Havas [since succeeded by France-Presse] controlled the French Empire, Switzerland and all the Latin countries, including Italy, Spain, Portugal and those in South America. [Also the Balkans.]
To Wolff [later D.N.B. or the Deutsches Nachtrichten Buro] fell the Scandinavian states, with Russia and all the Slav nations. Austria also came under the jurisdiction of the German agency.
A Conflict Is Born
Reuters used its control frankly in the interest of the British Empire and of British business interests. Havas and Reuters combined to carry stories that would tend to ridicule American manufactures and America, but they refrained from such handling of Britain and France respectively. All over the world, news from America was top-heavy with Indians on the warpath, lynchings in the South, bizarre crimes in the North. Havas headed off American business competition with France in South America—a Havas exclusive territory—by stories belittling U.S. automobiles and other products. (Very reminiscent, one may note, of the American news industry’s deliberate belittling of Soviet industrial products and skills and planning, propaganda that misled even our highest authorities prior to Stalingrad.)
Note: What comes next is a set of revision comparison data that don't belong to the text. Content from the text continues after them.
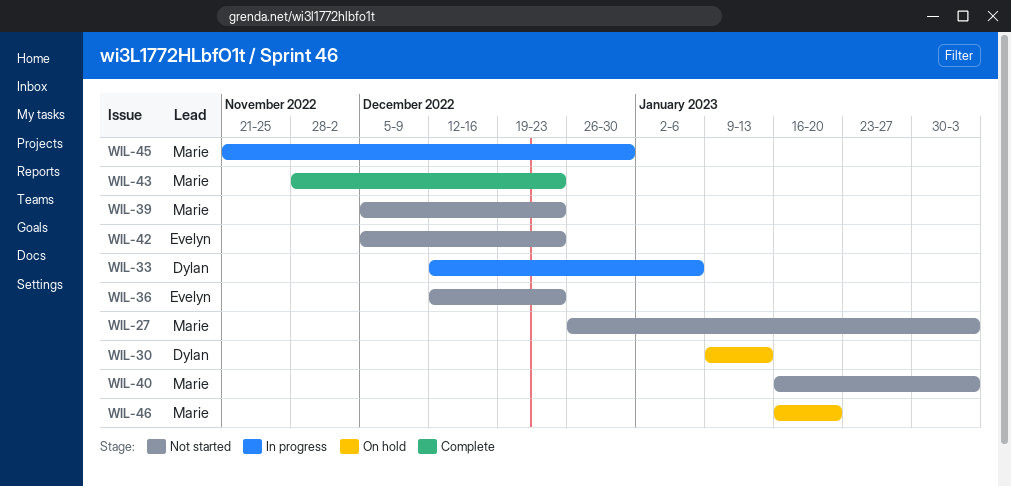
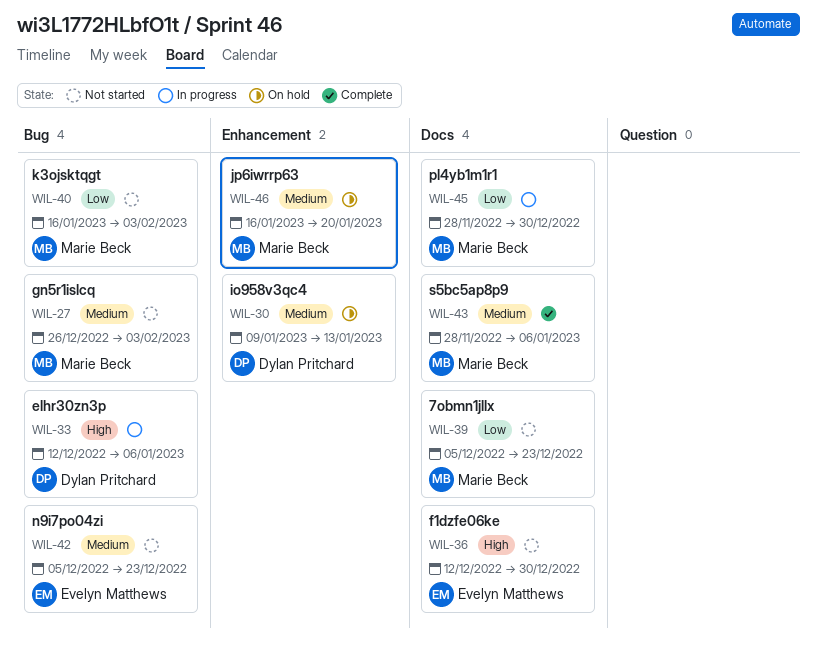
WIL-36, due: Dec 23 -> Dec 30
WIL-43, due: Dec 23 -> Jan 6
WIL-45, start: Nov 21 -> Nov 28

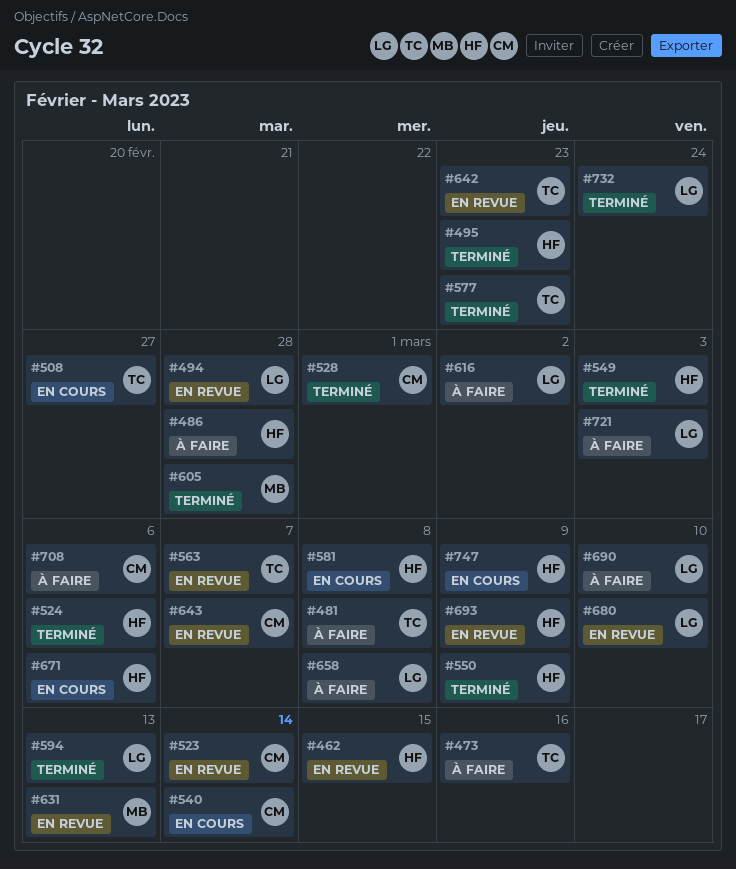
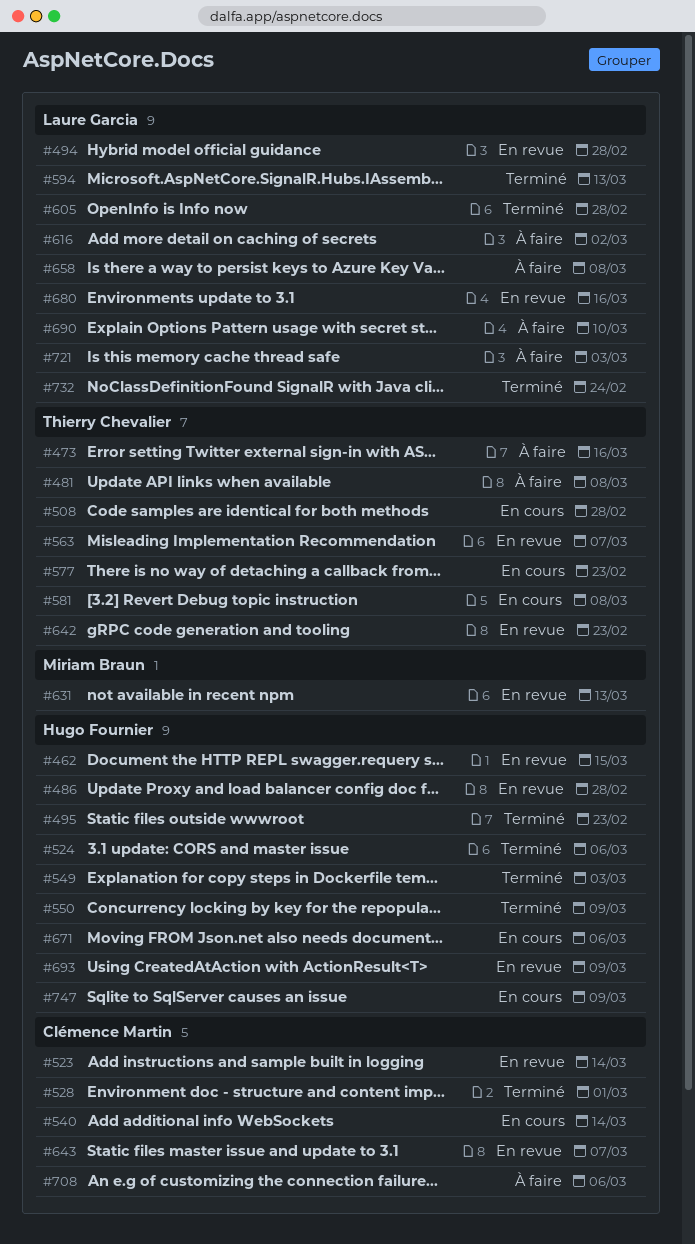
#486, status: À faire -> En revue
#508, due: Feb 27 -> Feb 28
#577, status: Terminé -> En cours
#581, owner: Hugo Fournier -> Thierry Chevalier
#605, owner: Miriam Braun -> Laure Garcia
#680, due: Mar 10 -> Mar 16

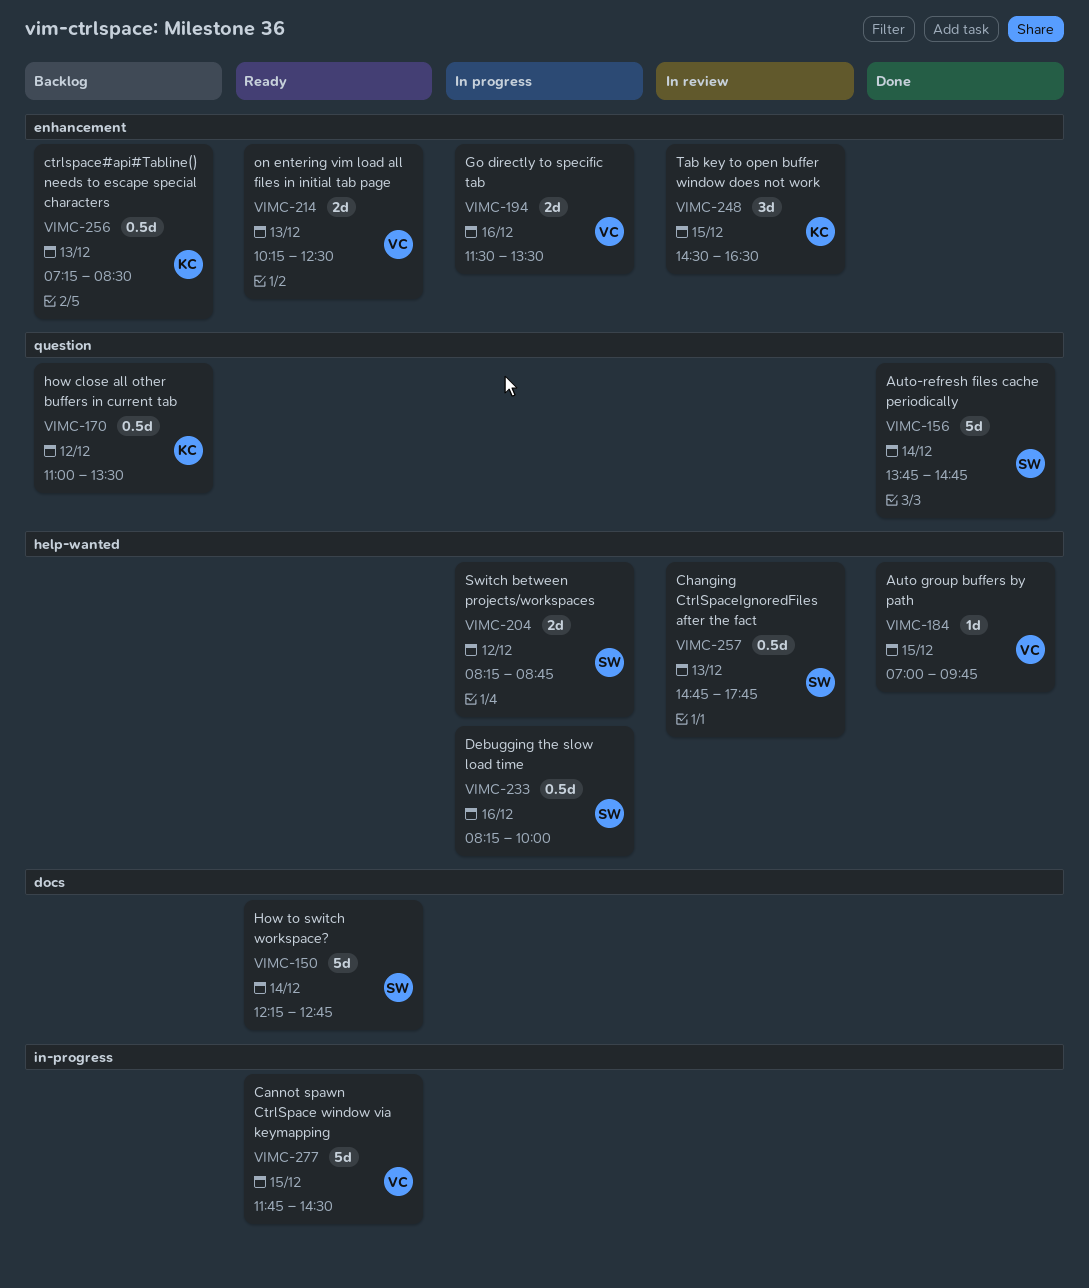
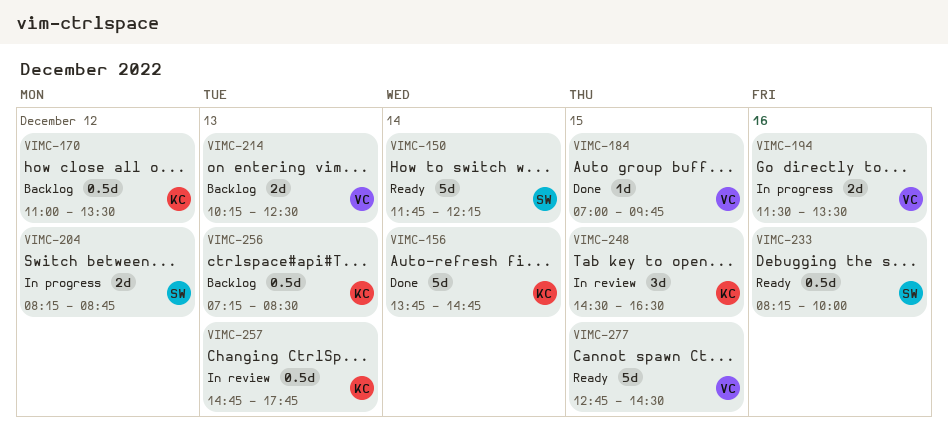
VIMC-150, begins: 12:15 -> 11:45
VIMC-150, ends: 12:45 -> 12:15
VIMC-156, owner: SW -> KC
VIMC-214, status: Ready -> Backlog
VIMC-233, status: In progress -> Ready
VIMC-257, owner: SW -> KC
VIMC-277, begins: 11:45 -> 12:45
Anglo-French ridicule was gall and wormwood to American Big Business as it moved more and more into competition for world markets, world influence and world power. It was more immediately vexing to Associated Press but A.P. never went outside the gentlemanly bounds of the conspiracy. It used the cartel as a club to beat back United Press and other would-be rivals at home.
Nevertheless, an ultimate conflict between A.P. and Reuters was inevitable. The United States was building up industrial might and developing resources to overtake and pass Great Britain in the race for world power. This was somewhat obscured, for the general observer, by the rather more aggressive challenge of Germany. Germany, too, had built up a modern industrial productive apparatus far greater than that of Britain. It found the world already divided. Markets, raw materials, the slave labor of colonies and their investment opportunities, had been “parcelled out” among Britain, France and their satellites: Holland, Belgium, Portugal. British and French guns were levelled against any suggestion of sharing the plunder with the newcomers. So German imperialism levelled its guns, too, and World War I was on.
Peak of Reuter’s Power
With Britain and France and Germany engaged in worldwide warfare while the United States (until 1917) stood on the sidelines, Reuters, Havas and Wolff were severely handicapped. Even under peacetime conditions they could not compete with the American agencies on a commodity-news basis. Their official or semi-official character restricted their freedom of action and of judgment. The moment something really important happened in Europe, they would hesitate, under official pressure. For example, when the Nazis murdered Austrian Premier Dollfuss, Havas sent nothing for hours while the Quai d’Orsay debated how French-controlled areas should be informed of this event, how it should be interpreted. The “officialese” in which such events were reported sometimes achieved peaks of silliness. A dispatch to New York from Havas bureau in Beirut, Syria, in 1934, said:
French governor visited hinterland first time since elections. On every hand he was greeted with enthusiasm by populace which thanked him for all France had done to relieve food crisis. Extremists threw a few bombs but vigorous police measures reassured people.
Reuters was no less one-sided in its devotion to British interests, and the national agencies of the smaller States were doubly handicapped. On the one hand they were mere creatures of Reuters-Havas; on the other, they were bound out to the service of their own State. The mere listing of the national agencies dancing to the Reuters-Havas tune establishes the political significance of the cartel. They were: Amtliche Nachrichtenstelle, Austria; Agence Telegraphique Belge, Belgium; Agence Telegraphique Bulgars, Bulgaria; Bureau de Presse, Czechoslovakia; Ritzaus Bureau, Denmark; Agence Telegraphique Esthonienne, Esthonia; Finska Notisbyran, Finland; Athena, Greece; Nederlandsch Telegraaf Agentschap, Holland; Agence Telegraphique Lettone, Latvia; Agence Telegraphique Hongroise, Hungary; Stefani, Italy; Kokusai, Japan; Avola, Yugoslavia; Agence Telegraphique Lithuanienne, Lithuania; Norsk Telegram-Bureau, Norway; Agence Telegraphique Polonaise, Poland; Rador, Rumania; Rosta, Russia; Fabra, Spain; Tidningarnas Telegrambyra, Sweden; Agence Telegraphique Suisse, Switzerland; Anatolie, Turkey.